» **THE TASK**:
Condense the paragraph in the Kentucky Ham Breakfast editorial that begins "The winning bid of $350,000" into a short bulleted list that keeps its main facts.

» **SELECTED EXCERPT**:
Daily Independent (Ashland, KY)

Opinion

August 23, 2013

Ham and politics

McConnell and Beshear spar over the value of Obamacare

ASHLAND — Politics has always played a role at the Kentucky Farm Bureau’s annual Kentucky Ham Breakfast at the state fair in Louisville, but politicking is a minor and usually much more civil part of the breakfast than it is at the annual Fancy Farm picnic earlier in August.

Nevertheless, with U.S. Sen. Mitch McConnell and Gov. Steve Beshear both attending the breakfast, they could not resist doing a little political sparring. The subject was the Affordable Care Act, better known as Obamacare. While Congress takes a break from doing nothing, McConnell has been touring Kentucky saying Obamacare was a terrible law that had to be repealed. His tour included a brief stop at Our Lady of Bellefonte Hospital, where administrators indicated they did not think the law was a bad as the senator claims.  

With both McConnell and Beshear seated at the head table at Thursday’s 50th annual Kentucky County Ham Breakfast, their confrontation was brief but rather heated. Beshear, a Democrat who has often disagreed with fellow Democrat Obama, said the law will improve Kentucky’s health problems, which include some of the nation’s worst rates for cancer, heart disease and diabetes. An off-shoot of the health-care law is the Kentucky Health Benefit Exchange. It will help arrange insurance coverage for hundreds of thousands of uninsured Kentuckians, the governor said.

McConnell, the Senate’s top-ranking Republican, said the law is driving up health insurance premiums and forcing employers to reduce working hours for many employees. McConnell said the law should be repealed.

The exchange caused auctioneer Denetta Allen to remind McConnell and Beshear of the purpose of the breakfast: To auction the fair’s grand champion ham and raise thousands of dollars for charity.

“Enough with the small talk. Let’s have an auction,” Allen told the sellout crowd of 1,600, which included politicians, university presidents, business executives and lobbyists.

The 13.3-pound ham, produced by Harper’s Country Hams in Clinton, was presented on a silver platter adorned with red roses. It was showcased by the reigning Miss Kentucky, Jenna Day, who carried the platter among the bidders to give them a close look at the prized meat.

The winning bid of $350,000 — amounting to about $26,315 per pound — came from the Yum Brands Foundation, the charitable arm of fast-food company Yum Brands Inc., which is headquartered in Louisville. It was the third-highest offer ever from a single bidder and the fifth-highest bid in the auction’s history.

Foundation manager Angela Oswin said it was her first time at the event, and she came away claiming the expensive slab of pig meat. The money goes to the charity of the winning bidder’s choice. The foundation chose the Fund for the Arts, a Louisville-based group that will use the money to allow Kentucky children to see orchestra and theater performances.

As we see it, McConnell should cease talking about repealing Obamacare because it is not going to happen as long as Barack Obama is president. Instead, members of Congress from both parties should look at amending the law to address weaknesses in it. Of course, McConnell knows the law won’t be repealed, but calling for its repeal makes for good politics in Kentucky, which the senator apparently thinks goes well with ham.

» **DATASET EXTRACT**:
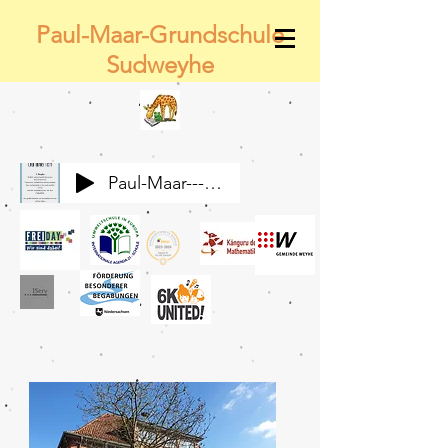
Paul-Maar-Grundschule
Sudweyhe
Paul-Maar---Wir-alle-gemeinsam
--
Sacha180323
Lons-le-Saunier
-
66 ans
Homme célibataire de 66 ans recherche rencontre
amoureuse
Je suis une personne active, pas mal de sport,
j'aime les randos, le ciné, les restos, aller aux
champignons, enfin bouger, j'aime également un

» **TASK SOLUTION**:
- Winning bid: $350,000, about $26,315 per pound
- Bidder: the Yum Brands Foundation, charitable arm of Louisville-based fast-food company Yum Brands Inc.
- Ranking: third-highest offer ever from a single bidder and fifth-highest bid in the auction's history